В Гугле есть сервис под названием «Адвордс», который может вычислить, сколько раз ваше имя вбивали в поисковик за любой заданный месяц. В октябре 2013 года Жюстин гуглили тридцать раз. В ноябре 2013 года ее гуглили тридцать раз. За одиннадцать дней, прошедших с 20 декабря до конца месяца, ее гуглили 1 220 000 раз.

В аэропорту Кейптауна ее ждал мужчина. Пользователь Твиттера с юзернеймом @Zac_R. Он сделал снимок с ней и выложил его в сеть. «Ага, – написал он, – @JustineSacco И ВПРЯМЬ приземлилась в Кейптауне. Решила для маскировки надеть солнечные очки».


Жюстин Сакко (в темных очках) в аэропорту Кейптауна. Фотография сделана пользователем @Zac_R и напечатана с его разрешения.


Прошло три недели с тех пор, как она нажала на кнопку «Отправить» под тем твитом. «Нью-Йорк пост» следила за ней по пути в спортзал. Газеты лихорадочно изучали ее ленту Твиттера в поисках новых скандалов.

Итак, награда за самый первоклассный твит всех времен уходит… «Прошлой ночью мне приснился эротический сон с участием аутичного ребенка» (4 февраля 2012).

«16 твитов, о которых сожалеет Жюстин Сакко», «Баззфид», 20 декабря 2013

Жюстин сказала мне, что это был первый и последний раз, когда она разговаривала с журналистом о том, что случилось. Слишком мучительно. И неразумно. «Как пиарщик, – написала она мне, – не уверена, что посоветовала бы своему клиенту стать героем вашей книги. Я очень нервничаю по этому поводу. Меня приводит в ужас сама идея открыться новым нападкам. Но думаю, что так нужно. Хочу, чтобы кто-то просто показал, в какой дикой ситуации я оказалась».

-=-=-=-=-

ЗАДАНИЕ
Ответьте по отрывку на вопросы:
1. Сколько раз Жюстин гуглили в октябре 2013 года?
2. Какой юзернейм у пользователя Твиттера, который ждал ее в аэропорту Кейптауна?
3. Сколько недель прошло с тех пор, как она нажала на кнопку «Отправить» под тем твитом?

ИСХОДНЫЕ ДАННЫЕ
-=-=-=-=-

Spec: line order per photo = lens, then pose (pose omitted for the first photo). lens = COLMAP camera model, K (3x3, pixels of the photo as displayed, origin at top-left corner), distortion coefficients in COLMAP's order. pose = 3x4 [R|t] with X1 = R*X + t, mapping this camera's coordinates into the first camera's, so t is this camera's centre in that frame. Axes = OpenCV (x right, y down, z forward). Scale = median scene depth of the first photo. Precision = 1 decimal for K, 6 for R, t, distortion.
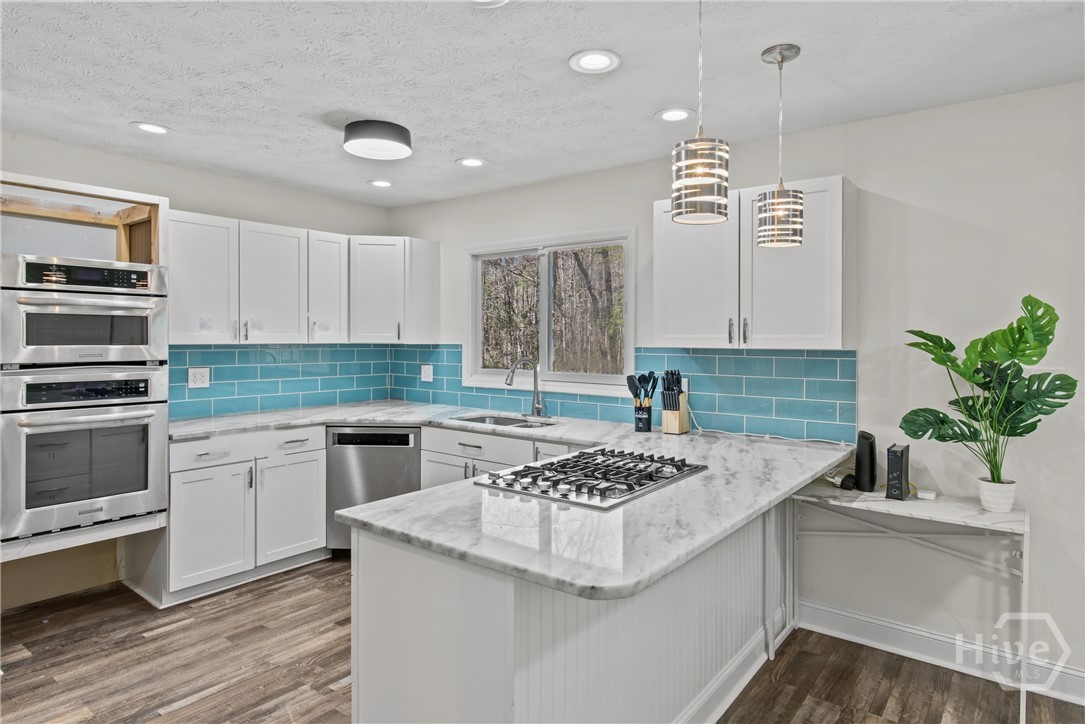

-=-=-=-=-

ОТВЕТ
1. Тридцать раз.
2. @Zac_R.
3. Три недели.